- **AUFGABEN**:
(1) Beantworte anhand des Blogeintrags zum Valentinstag:
(a) An welchem Tag ist der Blogeintrag erschienen?
(b) Was ist der Autor von Beruf, und welcher Ort steht neben seinem Namen?
(c) Was bekommt die Valentine von hoffnungsvollen Anwärtern?
(2) Fahre mit dem Blogeintrag zum Valentinstag fort und schreib ihn nach dem letzten Satz weiter.

- **AUSGANGSTEXT**:
= = = = = = =

Textatelier
BLOG vom: 13.02.2008

Valentinstag: Geheimnisvolles Paket, Edna gewidmet

Autor: Emil Baschnonga, Aphoristiker und Schriftsteller, London
 
Ich muss begründen, warum ich den „Absurdistan-Text“ diesem Valtentinstag-Blog vorangestellt habe. Die Valentine erscheint immer als holdes und anmutiges Geschöpf und wird folglich fleissig umworben, kriegt Rosen und Pralinen von hoffnungsvollen Anwärtern mitsamt geheimnisvollen Kartengrüssen.

= = = = = = =

- **QUELLENAUSZUG**:
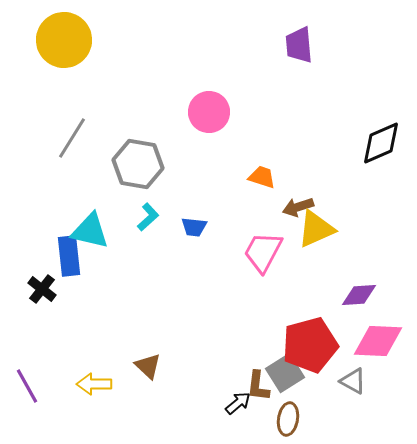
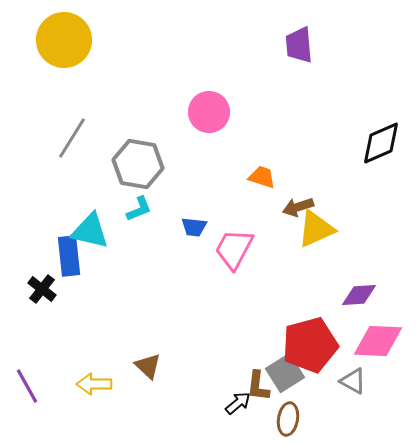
cyan L-shape: moved 9 px left, 8 px up; rotated 20 degrees clockwise
pink trapezoid: moved 29 px left, 3 px up
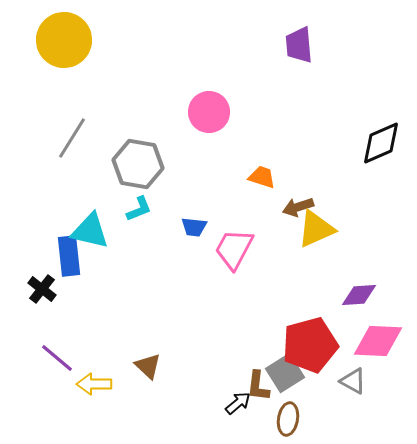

= = = = = = =

- **ANTWORTEN**:
(1)
(a) Am 13.02.2008.
(b) Er ist Aphoristiker und Schriftsteller, als Ort steht London dabei.
(c) Rosen und Pralinen, zusammen mit geheimnisvollen Kartengrüssen.

(2)
Das finde ich ungerecht und absurd jenen Mädchen und Frauen gegenüber, die sich nicht vor dem Spiegel fragen können: „Wer ist die Schönste im ganzen Land?“ Betrübt wenden sie sich vom Spiegel ab. Ihre Aussicht, zur Valentine erkürt zu werden, ist gering, es sei denn, sie seien reich genug, um sich der Schönheitschirurgie auszuliefern. Das ist zum Fenster herausgeschmissenes Geld, denn wer reich ist, wird augenblicklich schön und begehrenswert. Und die anderen? Auch sie kommen an ihren Mann, was die englische Sentenz „Beauty is in the eye of the beholder“ (Schönheit ist im Auge des Betrachters) beweist. Und darum geht es in diesem Blog, das dem Absurdistan-Einschub folgt.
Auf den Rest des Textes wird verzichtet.